According to the article it all started as a paternity leave project in his garden shed when he wondered if his coding skills could do something to help Ukraine. Six weeks later, he began testing his prototype software in suburban west London’s Gunnersbury Park — his baby daughter in a papoose, his dog beside him and his drone on a leash.
He says “It was on a leash in case it saw humans, because it didn’t have a kill switch at that point,” he said. “People were like, ‘Why’s your drone on a leash?’ That was usually my cue to move on.”
Eighteen months later, he is at the vanguard of a change in warfare that is as revolutionary as it is daunting. He is introducing the world’s first known network of fully autonomous drones onto a real battlefield: Terminator-style, kamikaze drones enabled with AI to find and kill targets independently without any human interaction.
He also realised that Ukraine didn’t need a brand new autonomous drone “built by someone in western Europe who’d charge them ten grand each and try and sell them a million”. Instead, he thought, “they needed the drones they already have to be made autonomous, because they already have a f***ing phenomenal supply system”. Ukraine’s drone fleets already had cameras, sensors and chip boards. What they were lacking was the software he has now built to program them to operate autonomously. His “hardware agnostic” solution means it is very easy to rapidly scale, as well as cheap.
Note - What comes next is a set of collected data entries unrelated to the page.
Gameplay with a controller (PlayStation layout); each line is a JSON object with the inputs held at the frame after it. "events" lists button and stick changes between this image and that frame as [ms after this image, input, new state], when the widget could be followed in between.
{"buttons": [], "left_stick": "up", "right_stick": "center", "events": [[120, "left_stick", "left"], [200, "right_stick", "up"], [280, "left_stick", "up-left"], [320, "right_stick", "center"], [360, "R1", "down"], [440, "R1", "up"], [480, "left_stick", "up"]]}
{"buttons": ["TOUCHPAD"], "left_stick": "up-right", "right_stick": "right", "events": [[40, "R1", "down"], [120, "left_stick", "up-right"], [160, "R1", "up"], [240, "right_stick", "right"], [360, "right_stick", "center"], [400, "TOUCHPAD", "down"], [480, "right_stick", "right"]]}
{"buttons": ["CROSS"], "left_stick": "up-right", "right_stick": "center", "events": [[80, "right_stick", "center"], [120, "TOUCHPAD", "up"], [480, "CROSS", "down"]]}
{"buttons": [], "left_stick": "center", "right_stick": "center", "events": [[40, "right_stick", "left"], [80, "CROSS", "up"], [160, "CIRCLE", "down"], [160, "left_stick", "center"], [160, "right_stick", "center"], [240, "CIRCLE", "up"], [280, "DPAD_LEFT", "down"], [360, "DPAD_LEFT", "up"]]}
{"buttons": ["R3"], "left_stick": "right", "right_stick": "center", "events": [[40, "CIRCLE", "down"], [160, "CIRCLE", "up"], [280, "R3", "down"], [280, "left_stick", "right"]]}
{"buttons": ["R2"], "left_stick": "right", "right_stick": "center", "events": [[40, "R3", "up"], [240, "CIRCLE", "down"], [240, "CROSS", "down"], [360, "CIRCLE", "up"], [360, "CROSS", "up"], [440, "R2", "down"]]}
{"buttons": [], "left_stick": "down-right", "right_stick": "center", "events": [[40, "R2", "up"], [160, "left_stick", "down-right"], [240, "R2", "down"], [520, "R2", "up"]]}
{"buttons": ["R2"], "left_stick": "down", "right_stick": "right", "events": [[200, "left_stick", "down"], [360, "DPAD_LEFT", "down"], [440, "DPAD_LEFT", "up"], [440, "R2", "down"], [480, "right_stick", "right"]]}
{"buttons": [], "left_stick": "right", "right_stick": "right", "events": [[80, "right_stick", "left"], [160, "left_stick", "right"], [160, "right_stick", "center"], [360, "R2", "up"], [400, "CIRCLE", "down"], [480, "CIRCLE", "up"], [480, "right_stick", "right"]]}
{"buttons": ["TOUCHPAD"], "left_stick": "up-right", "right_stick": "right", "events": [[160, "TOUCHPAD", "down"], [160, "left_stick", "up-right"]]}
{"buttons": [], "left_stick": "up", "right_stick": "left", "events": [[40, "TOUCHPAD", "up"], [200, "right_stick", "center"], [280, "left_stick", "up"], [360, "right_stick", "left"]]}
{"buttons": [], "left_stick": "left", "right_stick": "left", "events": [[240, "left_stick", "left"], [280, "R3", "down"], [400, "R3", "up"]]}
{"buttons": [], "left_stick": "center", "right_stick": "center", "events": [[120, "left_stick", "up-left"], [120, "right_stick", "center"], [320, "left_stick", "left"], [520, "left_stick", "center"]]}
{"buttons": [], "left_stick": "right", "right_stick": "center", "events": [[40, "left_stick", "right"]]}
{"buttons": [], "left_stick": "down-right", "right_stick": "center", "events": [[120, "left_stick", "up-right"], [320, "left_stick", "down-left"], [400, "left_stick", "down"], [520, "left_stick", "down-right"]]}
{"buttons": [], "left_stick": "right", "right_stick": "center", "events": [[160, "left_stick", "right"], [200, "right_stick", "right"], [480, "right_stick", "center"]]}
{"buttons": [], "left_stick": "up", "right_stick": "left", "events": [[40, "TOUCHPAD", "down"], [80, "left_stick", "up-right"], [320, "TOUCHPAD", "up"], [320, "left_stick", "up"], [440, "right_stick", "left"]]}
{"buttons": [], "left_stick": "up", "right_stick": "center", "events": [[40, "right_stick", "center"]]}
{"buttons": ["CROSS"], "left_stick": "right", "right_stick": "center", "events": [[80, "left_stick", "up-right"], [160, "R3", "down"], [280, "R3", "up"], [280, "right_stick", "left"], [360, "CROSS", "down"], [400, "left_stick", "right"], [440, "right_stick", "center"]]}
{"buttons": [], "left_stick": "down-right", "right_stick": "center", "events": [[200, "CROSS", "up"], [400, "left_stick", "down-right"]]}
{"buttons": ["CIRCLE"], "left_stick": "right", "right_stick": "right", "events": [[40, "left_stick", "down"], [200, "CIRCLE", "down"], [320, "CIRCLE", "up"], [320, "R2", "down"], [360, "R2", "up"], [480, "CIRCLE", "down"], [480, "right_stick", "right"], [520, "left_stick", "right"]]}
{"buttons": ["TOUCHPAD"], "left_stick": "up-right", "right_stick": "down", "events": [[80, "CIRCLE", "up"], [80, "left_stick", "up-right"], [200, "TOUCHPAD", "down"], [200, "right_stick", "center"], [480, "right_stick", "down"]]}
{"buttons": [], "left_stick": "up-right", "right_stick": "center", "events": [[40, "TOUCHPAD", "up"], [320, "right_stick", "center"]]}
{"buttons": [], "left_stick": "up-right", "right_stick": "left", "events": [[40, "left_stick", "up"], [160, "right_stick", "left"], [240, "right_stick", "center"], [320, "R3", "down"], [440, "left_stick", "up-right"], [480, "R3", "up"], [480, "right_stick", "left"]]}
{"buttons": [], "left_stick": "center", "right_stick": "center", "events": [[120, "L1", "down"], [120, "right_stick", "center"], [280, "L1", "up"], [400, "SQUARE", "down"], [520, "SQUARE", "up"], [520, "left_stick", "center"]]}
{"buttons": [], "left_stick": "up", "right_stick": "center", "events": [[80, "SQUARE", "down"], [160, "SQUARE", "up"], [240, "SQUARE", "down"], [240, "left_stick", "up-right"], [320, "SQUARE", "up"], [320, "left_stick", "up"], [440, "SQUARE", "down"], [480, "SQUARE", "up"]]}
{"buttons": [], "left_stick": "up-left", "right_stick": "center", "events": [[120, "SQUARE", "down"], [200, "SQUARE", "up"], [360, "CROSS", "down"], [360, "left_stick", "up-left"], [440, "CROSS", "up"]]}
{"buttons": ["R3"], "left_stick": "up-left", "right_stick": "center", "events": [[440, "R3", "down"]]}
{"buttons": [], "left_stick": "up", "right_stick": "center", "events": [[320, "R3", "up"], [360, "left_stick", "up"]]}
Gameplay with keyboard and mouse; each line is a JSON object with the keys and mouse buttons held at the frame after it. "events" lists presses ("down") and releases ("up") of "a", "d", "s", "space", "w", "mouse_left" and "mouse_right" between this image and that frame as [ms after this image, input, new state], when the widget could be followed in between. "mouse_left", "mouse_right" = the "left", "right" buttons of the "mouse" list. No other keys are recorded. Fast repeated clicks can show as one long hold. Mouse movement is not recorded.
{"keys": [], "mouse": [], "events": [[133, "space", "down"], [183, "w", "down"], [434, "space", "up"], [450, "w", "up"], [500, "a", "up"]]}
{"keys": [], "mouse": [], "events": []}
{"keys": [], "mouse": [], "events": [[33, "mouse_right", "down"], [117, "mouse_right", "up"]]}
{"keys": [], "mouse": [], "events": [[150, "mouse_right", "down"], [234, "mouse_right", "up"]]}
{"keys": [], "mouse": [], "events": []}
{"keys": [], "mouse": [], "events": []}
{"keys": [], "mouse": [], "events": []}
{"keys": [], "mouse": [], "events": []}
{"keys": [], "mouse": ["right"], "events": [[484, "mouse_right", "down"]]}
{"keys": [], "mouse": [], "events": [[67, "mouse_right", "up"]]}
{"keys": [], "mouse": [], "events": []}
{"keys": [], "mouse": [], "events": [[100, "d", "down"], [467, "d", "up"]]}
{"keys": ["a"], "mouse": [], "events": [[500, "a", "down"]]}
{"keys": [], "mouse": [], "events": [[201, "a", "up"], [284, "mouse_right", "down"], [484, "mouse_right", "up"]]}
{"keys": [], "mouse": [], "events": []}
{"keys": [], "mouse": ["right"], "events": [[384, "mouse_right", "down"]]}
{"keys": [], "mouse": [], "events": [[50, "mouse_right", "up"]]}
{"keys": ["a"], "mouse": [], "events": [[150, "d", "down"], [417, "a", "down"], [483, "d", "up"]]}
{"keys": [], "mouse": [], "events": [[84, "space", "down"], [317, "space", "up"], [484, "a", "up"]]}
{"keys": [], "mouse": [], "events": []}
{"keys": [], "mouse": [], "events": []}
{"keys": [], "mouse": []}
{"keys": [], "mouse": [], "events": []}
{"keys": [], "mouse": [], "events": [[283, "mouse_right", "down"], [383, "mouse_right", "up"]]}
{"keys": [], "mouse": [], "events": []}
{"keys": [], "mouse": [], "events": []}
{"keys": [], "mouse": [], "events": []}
Investors are also very interested with multiple civilian applications also feasible with its groundbreaking software and Occam has raised millions in seed funding so far. It is why he thinks the company could reach a valuation of $1 billion next year, making it a rare British unicorn. The Ukrainian government will not be contributing to that though. He has said that the prospect of making money from its fight for survival “horrifies me” so he is giving Occam’s software and services to Ukraine without profit.
He initially wanted to be a war correspondent and after leaving the College studied history at Queen Mary University of London. He taught himself to code in his early twenties and joined a hacking community, “which taught me to think about code differently because you’re looking for gaps to exploit”. He started his career in tech with Cambridge Analytica, the controversial former data analysis firm, and had moved to Moody’s, the financial services company, when his first child was born in February last year.